Bu ülkenin tarihinde tecrübeye tahvil edilememiş olan 1950-1960 arasındaki DP tek parti iktidarı devri var. O devirde, muhalefeti CHP ve ordunun organize etmesinden ve nihayet ordunun darbe yapmasından dolayı, siyasi ve içtimai hayatın labirentlerinde akan öfke seli dikkate alınmamıştır. Demokrat Parti kadrolarının, daha önce böyle bir tecrübe olmamasının da katkısıyla meseleyi hiç anlamadığı malum ama daha sonraki zamanlarda da o devirden tecrübe üretilememiş olması çok hazin.

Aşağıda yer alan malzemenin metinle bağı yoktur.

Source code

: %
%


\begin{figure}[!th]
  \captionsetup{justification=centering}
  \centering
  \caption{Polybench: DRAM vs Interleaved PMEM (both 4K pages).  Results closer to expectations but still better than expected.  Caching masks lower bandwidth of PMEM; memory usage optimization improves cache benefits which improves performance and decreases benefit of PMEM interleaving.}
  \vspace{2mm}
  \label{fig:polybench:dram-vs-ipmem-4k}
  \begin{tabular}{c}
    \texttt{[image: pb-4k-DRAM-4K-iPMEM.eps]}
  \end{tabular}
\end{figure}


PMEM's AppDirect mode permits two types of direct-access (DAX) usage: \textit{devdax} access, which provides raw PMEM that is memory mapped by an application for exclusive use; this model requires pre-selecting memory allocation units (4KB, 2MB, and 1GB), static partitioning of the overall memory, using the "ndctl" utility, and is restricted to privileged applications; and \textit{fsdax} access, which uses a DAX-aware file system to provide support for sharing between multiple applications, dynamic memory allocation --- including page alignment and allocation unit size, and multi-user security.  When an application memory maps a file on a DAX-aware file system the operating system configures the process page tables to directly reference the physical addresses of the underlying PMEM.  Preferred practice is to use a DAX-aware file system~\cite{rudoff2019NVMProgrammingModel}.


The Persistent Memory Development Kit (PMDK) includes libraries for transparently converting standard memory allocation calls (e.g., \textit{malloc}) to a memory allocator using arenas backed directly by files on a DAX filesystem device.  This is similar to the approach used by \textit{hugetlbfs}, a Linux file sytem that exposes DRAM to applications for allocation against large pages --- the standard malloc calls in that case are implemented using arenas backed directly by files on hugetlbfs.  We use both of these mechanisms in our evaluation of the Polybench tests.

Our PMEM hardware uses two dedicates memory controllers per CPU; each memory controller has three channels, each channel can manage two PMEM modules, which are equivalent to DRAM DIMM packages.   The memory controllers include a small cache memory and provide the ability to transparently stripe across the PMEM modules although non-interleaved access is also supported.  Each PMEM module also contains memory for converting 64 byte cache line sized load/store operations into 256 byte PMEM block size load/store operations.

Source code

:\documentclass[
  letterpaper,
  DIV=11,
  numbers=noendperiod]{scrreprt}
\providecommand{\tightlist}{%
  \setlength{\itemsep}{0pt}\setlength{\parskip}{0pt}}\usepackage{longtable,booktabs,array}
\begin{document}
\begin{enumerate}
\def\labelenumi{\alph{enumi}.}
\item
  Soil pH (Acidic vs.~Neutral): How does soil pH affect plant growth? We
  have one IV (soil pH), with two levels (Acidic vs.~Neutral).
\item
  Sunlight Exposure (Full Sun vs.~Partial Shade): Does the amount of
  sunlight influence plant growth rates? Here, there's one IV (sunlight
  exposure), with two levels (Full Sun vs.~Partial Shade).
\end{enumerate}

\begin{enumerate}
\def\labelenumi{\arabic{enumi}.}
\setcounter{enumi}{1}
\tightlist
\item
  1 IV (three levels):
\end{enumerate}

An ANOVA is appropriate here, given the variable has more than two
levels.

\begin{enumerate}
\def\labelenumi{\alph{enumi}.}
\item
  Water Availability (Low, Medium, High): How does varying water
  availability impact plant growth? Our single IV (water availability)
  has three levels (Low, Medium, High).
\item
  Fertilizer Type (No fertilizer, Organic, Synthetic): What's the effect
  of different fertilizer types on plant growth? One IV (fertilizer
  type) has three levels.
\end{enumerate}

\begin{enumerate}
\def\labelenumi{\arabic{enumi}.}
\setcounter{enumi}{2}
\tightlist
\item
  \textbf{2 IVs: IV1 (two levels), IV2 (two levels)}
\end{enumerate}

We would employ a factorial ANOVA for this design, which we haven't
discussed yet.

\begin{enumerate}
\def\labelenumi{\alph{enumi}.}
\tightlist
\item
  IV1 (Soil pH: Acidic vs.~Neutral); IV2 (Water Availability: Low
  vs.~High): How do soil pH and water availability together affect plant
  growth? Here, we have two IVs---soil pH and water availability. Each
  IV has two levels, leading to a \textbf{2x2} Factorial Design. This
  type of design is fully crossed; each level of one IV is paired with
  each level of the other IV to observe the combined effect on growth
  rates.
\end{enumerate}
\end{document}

Demokrat Parti iktidarının son yıllarındaki hadiseler de bir cihetiyle bu günkü hadiselere benzer. O devirde, son hamleyi ordunun yapması, darbeyle iktidarı devirmesi konusuna kilitlenen akıl ve dikkatler, meselenin siyasi ve içtimai derinliklerindeki özelliklerini anlamadı. Ak Parti kadroları, medya ve orduyu (1960 darbesinin zinde kuvvetlerini) zapt altına almakla meselenin çözüldüğünü zannetti. Büyük hata…

İLK CİDDİ SINAV

''Mücerret tefekkür'' lazım diye bağırmamızın sebeplerinden birine geldik. Siyasi ve içtimai süreçleri, saf tefekkür mahareti olan adamlar takip etmediğinde, yapılabilenler en fazla bir önceki hadise silsilesine göre tedbir geliştirmek… Oysa hiçbir siyasi ve içtimai süreç, bir öncekini tekrarlamaz, bunu bile anlayacak bir fikir ve ilim adamı yok memlekette. Veya Ak Parti kadroları, zeki olmakla iktifa eden ahmaklar misali, bu kadroları aramıyor, bulmuyor ve umursamıyor.

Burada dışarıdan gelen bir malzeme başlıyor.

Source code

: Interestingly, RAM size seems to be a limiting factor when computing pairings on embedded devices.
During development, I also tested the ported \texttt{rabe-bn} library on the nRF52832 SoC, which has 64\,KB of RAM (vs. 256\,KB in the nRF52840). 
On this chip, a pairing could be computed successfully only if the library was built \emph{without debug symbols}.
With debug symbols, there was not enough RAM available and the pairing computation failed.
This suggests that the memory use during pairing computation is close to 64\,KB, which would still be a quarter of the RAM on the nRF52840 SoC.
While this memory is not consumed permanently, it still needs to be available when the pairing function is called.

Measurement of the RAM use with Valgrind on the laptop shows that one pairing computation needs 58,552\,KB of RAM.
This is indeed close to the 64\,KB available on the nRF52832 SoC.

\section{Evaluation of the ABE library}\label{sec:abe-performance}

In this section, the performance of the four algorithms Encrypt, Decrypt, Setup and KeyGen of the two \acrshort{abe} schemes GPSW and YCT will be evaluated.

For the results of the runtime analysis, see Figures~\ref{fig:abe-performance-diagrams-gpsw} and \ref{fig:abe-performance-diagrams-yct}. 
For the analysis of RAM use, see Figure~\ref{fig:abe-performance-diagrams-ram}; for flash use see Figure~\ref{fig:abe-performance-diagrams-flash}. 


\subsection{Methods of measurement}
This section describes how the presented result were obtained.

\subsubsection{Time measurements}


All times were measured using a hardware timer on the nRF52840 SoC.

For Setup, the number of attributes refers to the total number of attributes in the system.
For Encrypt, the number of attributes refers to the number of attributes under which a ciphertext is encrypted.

Tayyip Erdoğan, on bir yıllık iktidarındaki en ciddi imtihanla karşılaştı. Bunu söylerken, yaklaşık bir haftadır devam eden ve sürekli yayılma istidadı gösteren nümayişleri mübalağa ediyor değiliz. Bu nümayişler birkaç gün sonra biter, mesele bu nümayişlerin derinliklerindeki gerçeğin ne olduğunu doğru anlayıp anlamadığıdır. Doğru anlamazsa, tedbir de alamayacağı için kısa aralıklarla tekrarlanacağı hatırda tutulsun.